== WHAT IS NEEDED ==
Every line from the one with "When renaming the" up to and including the one with "sidebar: sidebar" is to be output exactly as it appears below; pictures are not.

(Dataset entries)
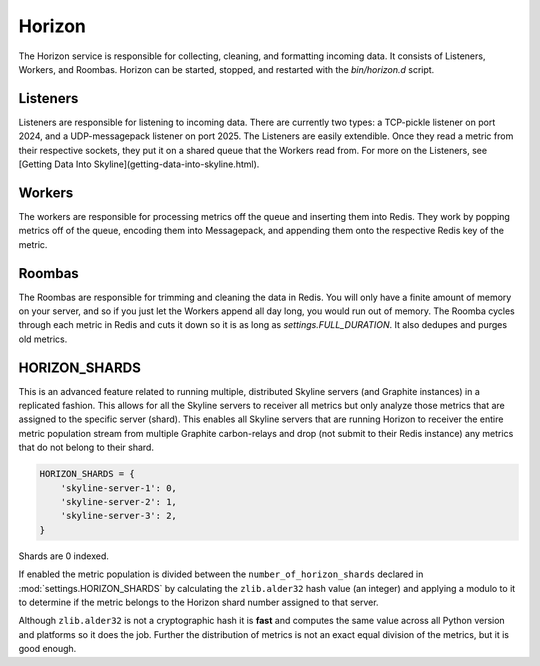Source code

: =======
Horizon
=======

The Horizon service is responsible for collecting, cleaning, and formatting
incoming data. It consists of Listeners, Workers, and Roombas. Horizon can be
started, stopped, and restarted with the `bin/horizon.d` script.

Listeners
=========

Listeners are responsible for listening to incoming data. There are currently
two types: a TCP-pickle listener on port 2024, and a UDP-messagepack listener
on port 2025. The Listeners are easily extendible. Once they read a metric from
their respective sockets, they put it on a shared queue that the Workers read
from. For more on the Listeners, see [Getting Data Into Skyline](getting-data-into-skyline.html).

Workers
=======

The workers are responsible for processing metrics off the queue and inserting
them into Redis. They work by popping metrics off of the queue, encoding them
into Messagepack, and appending them onto the respective Redis key of the metric.

Roombas
=======

The Roombas are responsible for trimming and cleaning the data in Redis. You
will only have a finite amount of memory on your server, and so if you just let
the Workers append all day long, you would run out of memory. The Roomba cycles
through each metric in Redis and cuts it down so it is as long as
`settings.FULL_DURATION`. It also dedupes and purges old metrics.

HORIZON_SHARDS
==============

This is an advanced feature related to running multiple, distributed Skyline
servers (and Graphite instances) in a replicated fashion.  This allows for all
the Skyline servers to receiver all metrics but only analyze those metrics that
are assigned to the specific server (shard).  This enables all Skyline servers
that are running Horizon to receiver the entire metric population stream from
multiple Graphite carbon-relays and drop (not submit to their Redis instance)
any metrics that do not belong to their shard.

.. code-block:: python

  HORIZON_SHARDS = {
      'skyline-server-1': 0,
      'skyline-server-2': 1,
      'skyline-server-3': 2,
  }

Shards are 0 indexed.

If enabled the metric population is divided between the ``number_of_horizon_shards``
declared in :mod:`settings.HORIZON_SHARDS` by calculating the ``zlib.alder32``
hash value (an integer) and applying a modulo to it to determine if the metric
belongs to the Horizon shard number assigned to that server.

Although ``zlib.alder32`` is not a cryptographic hash it is **fast** and
computes the same value across all Python version and platforms so it does the
job.  Further the distribution of metrics is not an exact equal division of the
metrics, but it is good enough.
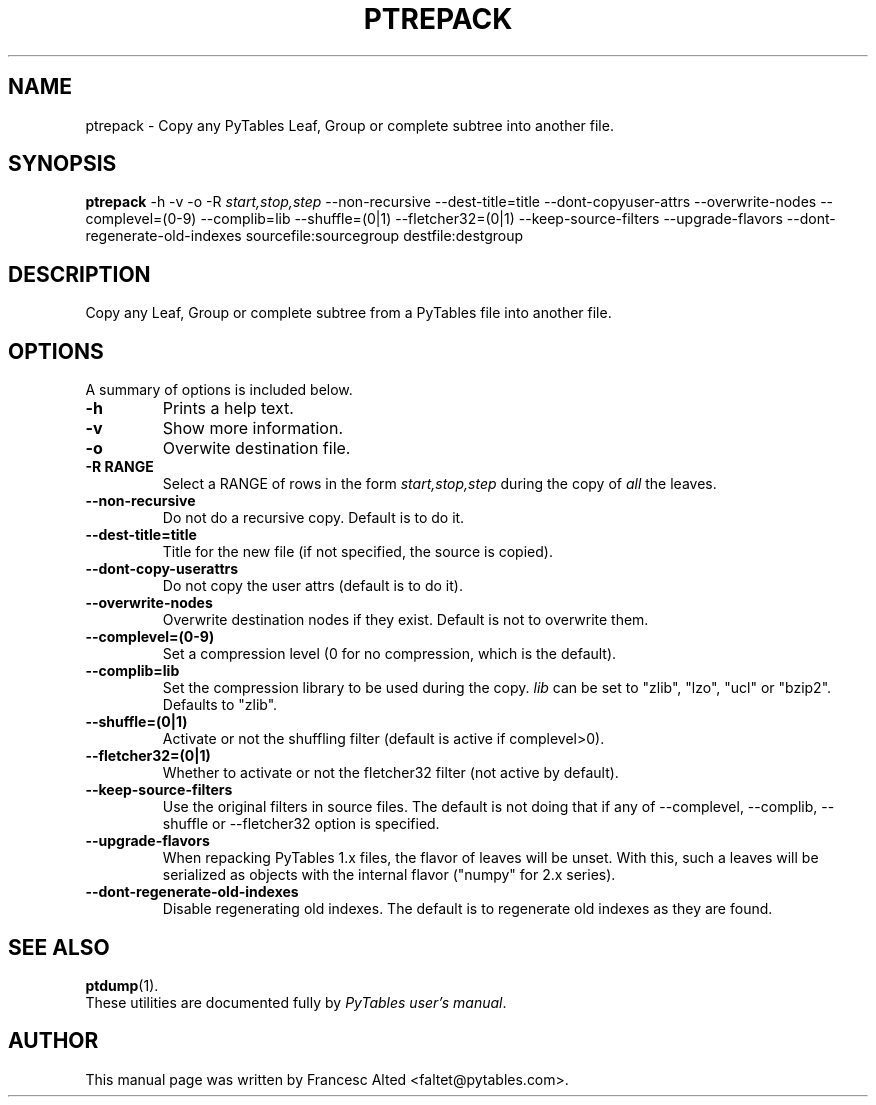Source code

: .\"                                      Hey, EMACS: -*- nroff -*-
.\" First parameter, NAME, should be all caps
.\" Second parameter, SECTION, should be 1-8, maybe w/ subsection
.\" other parameters are allowed: see man(7), man(1)
.TH PTREPACK 1 "July 7, 2007"
.\" Please adjust this date whenever revising the manpage.
.\"
.\" Some roff macros, for reference:
.\" .nh        disable hyphenation
.\" .hy        enable hyphenation
.\" .ad l      left justify
.\" .ad b      justify to both left and right margins
.\" .nf        disable filling
.\" .fi        enable filling
.\" .br        insert line break
.\" .sp <n>    insert n+1 empty lines
.\" for manpage-specific macros, see man(7)
.SH NAME
ptrepack \- Copy any PyTables Leaf, Group or complete subtree into another file.
.SH SYNOPSIS
.B ptrepack
.RB \-h
.RB \-v
.RB \-o
.RB \-R
.IR start,stop,step
.RB \-\-non\-recursive
.RB \-\-dest-title=title
.RB \-\-dont\-copyuser\-attrs
.RB \-\-overwrite\-nodes
.RB \-\-complevel=(0\-9)
.RB \-\-complib=lib
.RB \-\-shuffle=(0|1)
.RB \-\-fletcher32=(0|1)
.RB \-\-keep\-source\-filters
.RB \-\-upgrade\-flavors
.RB \-\-dont\-regenerate\-old\-indexes
.RB sourcefile:sourcegroup
.RB destfile:destgroup
.br
.SH DESCRIPTION
Copy any Leaf, Group or complete subtree from a PyTables file into another file.
.SH OPTIONS
A summary of options is included below.
.TP
.B \-h
Prints a help text.
.TP
.B \-v
Show more information.
.TP
.B \-o
Overwite destination file.
.TP
.BI \-R\ RANGE
Select a RANGE of rows in the form \fIstart,stop,step\fR during the copy of
\fIall\fR the leaves.
.TP
.BI \-\-non\-recursive
Do not do a recursive copy. Default is to do it.
.TP
.BI \-\-dest\-title=title
Title for the new file (if not specified, the source is copied).
.TP
.BI \-\-dont\-copy\-userattrs
Do not copy the user attrs (default is to do it).
.TP
.BI \-\-overwrite\-nodes
Overwrite destination nodes if they exist. Default is not to overwrite
them.
.TP
.BI \-\-complevel=(0-9)
Set a compression level (0 for no compression, which is the default).
.TP
.BI \-\-complib=lib
Set the compression library to be used during the copy. \fIlib\fR can
be set to "zlib", "lzo", "ucl" or "bzip2". Defaults to "zlib".
.TP
.BI \-\-shuffle=(0|1)
Activate or not the shuffling filter (default is active if complevel>0).
.TP
.BI \-\-fletcher32=(0|1)
Whether to activate or not the fletcher32 filter (not active by default).
.TP
.BI  \-\-keep\-source\-filters
Use the original filters in source files. The default is not doing that
if any of \-\-complevel, \-\-complib, \-\-shuffle or \-\-fletcher32
option is specified.
.TP
.BI  \-\-upgrade\-flavors
When repacking PyTables 1.x files, the flavor of leaves will be
unset. With this, such a leaves will be serialized as objects with the
internal flavor ("numpy" for 2.x series).
.TP
.BI  \-\-dont\-regenerate\-old\-indexes
Disable regenerating old indexes. The default is to regenerate old
indexes as they are found.

.br

.SH SEE ALSO
.BR ptdump (1).
.br
These utilities are documented fully by
.IR "PyTables user's manual".
.SH AUTHOR
This manual page was written by Francesc Alted <faltet@pytables.com>.
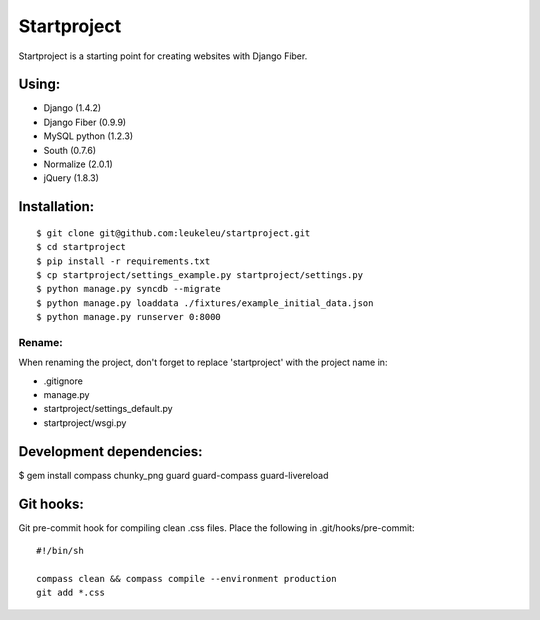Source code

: ============
Startproject
============

Startproject is a starting point for creating websites with Django Fiber.

Using:
======

* Django (1.4.2)
* Django Fiber (0.9.9)
* MySQL python (1.2.3)
* South (0.7.6)
* Normalize (2.0.1)
* jQuery (1.8.3)


Installation:
=============

::

	$ git clone git@github.com:leukeleu/startproject.git
	$ cd startproject
	$ pip install -r requirements.txt
	$ cp startproject/settings_example.py startproject/settings.py
	$ python manage.py syncdb --migrate
	$ python manage.py loaddata ./fixtures/example_initial_data.json
	$ python manage.py runserver 0:8000


Rename:
-------

When renaming the project, don't forget to replace 'startproject' with the project name in:

* .gitignore
* manage.py
* startproject/settings_default.py
* startproject/wsgi.py


Development dependencies:
=========================

$ gem install compass chunky_png guard guard-compass guard-livereload


Git hooks:
==========

Git pre-commit hook for compiling clean .css files.
Place the following in .git/hooks/pre-commit:

::

    #!/bin/sh

    compass clean && compass compile --environment production
    git add *.css
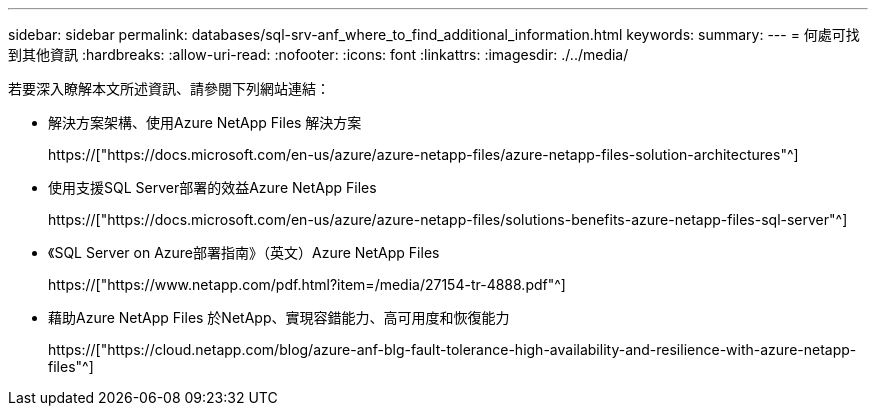 ---
sidebar: sidebar 
permalink: databases/sql-srv-anf_where_to_find_additional_information.html 
keywords:  
summary:  
---
= 何處可找到其他資訊
:hardbreaks:
:allow-uri-read: 
:nofooter: 
:icons: font
:linkattrs: 
:imagesdir: ./../media/


若要深入瞭解本文所述資訊、請參閱下列網站連結：

* 解決方案架構、使用Azure NetApp Files 解決方案
+
https://["https://docs.microsoft.com/en-us/azure/azure-netapp-files/azure-netapp-files-solution-architectures"^]

* 使用支援SQL Server部署的效益Azure NetApp Files
+
https://["https://docs.microsoft.com/en-us/azure/azure-netapp-files/solutions-benefits-azure-netapp-files-sql-server"^]

* 《SQL Server on Azure部署指南》（英文）Azure NetApp Files
+
https://["https://www.netapp.com/pdf.html?item=/media/27154-tr-4888.pdf"^]

* 藉助Azure NetApp Files 於NetApp、實現容錯能力、高可用度和恢復能力
+
https://["https://cloud.netapp.com/blog/azure-anf-blg-fault-tolerance-high-availability-and-resilience-with-azure-netapp-files"^]


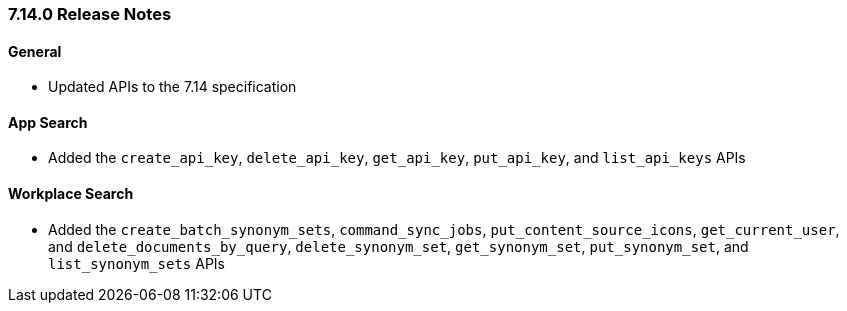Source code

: [[release-notes-7-14-0]]
=== 7.14.0 Release Notes

[discrete]
==== General

- Updated APIs to the 7.14 specification

[discrete]
==== App Search

- Added the `create_api_key`, `delete_api_key`, `get_api_key`, `put_api_key`,
  and `list_api_keys` APIs


[discrete]
==== Workplace Search

- Added the `create_batch_synonym_sets`, `command_sync_jobs`, `put_content_source_icons`,
  `get_current_user`, and `delete_documents_by_query`, `delete_synonym_set`,
  `get_synonym_set`, `put_synonym_set`, and `list_synonym_sets` APIs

== EXERCISE ANSWER ==
When renaming the project, don't forget to replace 'startproject' with the project name in:

* .gitignore
* manage.py
* startproject/settings_default.py
* startproject/wsgi.py


Development dependencies:
=========================

$ gem install compass chunky_png guard guard-compass guard-livereload


Git hooks:
==========

Git pre-commit hook for compiling clean .css files.
Place the following in .git/hooks/pre-commit:

::

    #!/bin/sh

    compass clean && compass compile --environment production
    git add *.css
 ---
sidebar: sidebar 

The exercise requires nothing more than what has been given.